Merge Transform
The Merge transform allows you to combine two datasets based on common columns or keys. It offers multiple joining methods and advanced options, providing flexibility for efficient data merging and alignment.
Basic Usage
To merge two datasets:
The Merge transform requires at least two Data Input nodes.
Make sure you have added two datasets to your pipeline before using this operation.

- Select the Merge transform from the transform menu.
- Choose the two datasets you want to merge.
- Specify the columns to join on for each dataset.

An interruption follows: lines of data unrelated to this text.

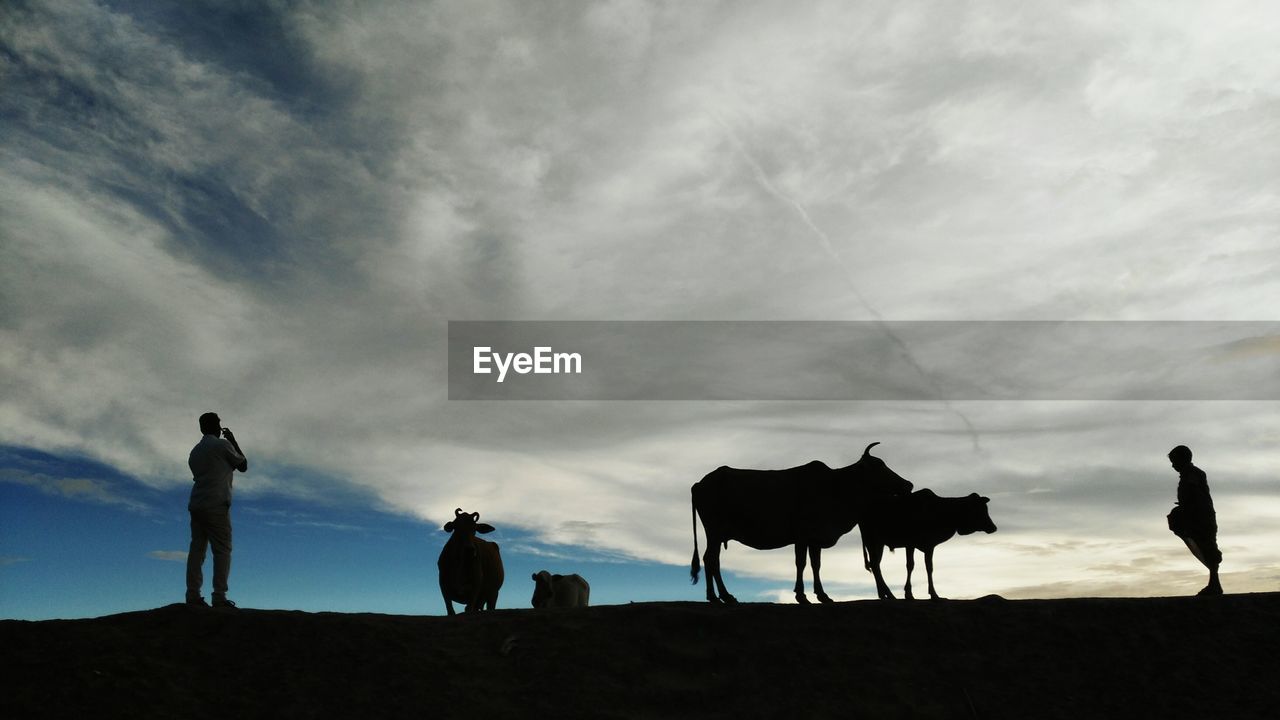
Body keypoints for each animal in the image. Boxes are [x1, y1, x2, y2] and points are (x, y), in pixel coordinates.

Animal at [696, 440, 916, 602]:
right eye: (879, 467)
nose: (908, 484)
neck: (837, 487)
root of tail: (700, 483)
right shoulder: (802, 536)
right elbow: (801, 563)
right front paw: (801, 595)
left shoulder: (814, 538)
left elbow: (815, 564)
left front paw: (822, 595)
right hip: (714, 531)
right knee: (711, 559)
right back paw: (721, 596)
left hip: (716, 534)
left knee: (711, 559)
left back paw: (717, 596)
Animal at [860, 486, 998, 599]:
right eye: (980, 509)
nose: (993, 527)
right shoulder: (910, 543)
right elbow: (910, 565)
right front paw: (909, 594)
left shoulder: (929, 546)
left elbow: (929, 567)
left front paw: (934, 594)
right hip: (872, 541)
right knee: (875, 565)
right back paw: (889, 595)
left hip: (878, 544)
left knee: (875, 565)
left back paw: (883, 595)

- Select the appropriate join type.
- (Optional) Configure additional options for enhanced merging flexibility.
Configuration Options
Basic Options
- Left On: Select the column(s) from the first dataset to use as the join key.
- Right On: Select the column(s) from the second dataset to use as the join key.
- Join Type: Choose the method for combining the datasets:
Inner: Keeps only rows with matching keys in both datasets.Left: Keeps all rows from the left dataset and matching rows from the right.Right: Keeps all rows from the right dataset and matching rows from the left.Outer: Keeps all rows from both datasets, filling in nulls where no match exists.
Advanced Options
- Auto Convert: Automatically convert data types of join columns if they're incompatible.
- Fuzzy Merge: Enables matching for similar, but not identical values.
- Fuzzy Threshold: Set the similarity threshold for fuzzy matching (0-100).
- Fuzzy Distance Method: Choose the algorithm for calculating string similarity.
Fuzzy Merge
Fuzzy merging is particularly useful when datasets contain similar but not identical values due to typos, formatting inconsistencies, or varied data entry practices.
Fuzzy Distance Methods
Click to see available fuzzy distance methods
- Ratio: Standard Levenshtein distance.
- Partial Ratio: Matches substrings.
- Token Sort Ratio: Compares sorted word lists.
- Token Set Ratio: Compares unique word sets.
- WRatio: Advanced algorithm considering string length and matching characters.
- QRatio: Fast, less accurate alternative to WRatio.
- UWRatio: More accurate version of WRatio.
- Jaro: Accounts for character similarity and transpositions.
- Jaro-Winkler: Prioritizes matches at the start of strings.
- Cosine: Compares vector representations of strings.
- Hamming: Counts differing positions in equal-length strings.
- Longest Common Substring: Finds the longest shared sequence.
- N-gram: Compares character sequences.
- Soundex: Phonetic comparison of names.
- Metaphone: Improved phonetic comparison.
- Double Metaphone: Handles multiple pronunciations across languages.
Examples
Here are some examples of how to use the Merge transform:
Example 1: Basic Inner Join
Input Datasets:
Dataset 1:
| id | value1 |
|---|---|
| 1 | A |
| 2 | B |
| 3 | C |
Dataset 2:
| id | value2 |
|---|---|
| 2 | X |
| 3 | Y |
| 4 | Z |
Configuration:
- Left On:
id - Right On:
id - Join Type:
Inner
Result:
| id | value1 | value2 |
|---|---|---|
| 2 | B | X |
| 3 | C | Y |
Example 2: Left Join with Fuzzy Matching
Input Datasets:
Dataset 1:
| name | score |
|---|---|
| John | 85 |
| Mary | 92 |
| Michael | 78 |
Dataset 2:
| employee | department |
|---|---|
| Jon | Sales |
| Mary Ann | Marketing |
| Mike | IT |
Configuration:
- Left On:
name - Right On:
employee - Join Type:
Left - Fuzzy Merge:
Enabled - Fuzzy Threshold:
80 - Fuzzy Distance Method:
Jaro-Winkler
Result:
| name | score | employee | department |
|---|---|---|---|
| John | 85 | Jon | Sales |
| Mary | 92 | Mary Ann | Marketing |
| Michael | 78 | Mike | IT |
When using fuzzy merge, experiment with different thresholds and distance methods to find the best balance between matching accuracy and false positives.
Fuzzy merging can be computationally intensive for large datasets. Consider using it selectively or on smaller subsets of your data for optimal performance.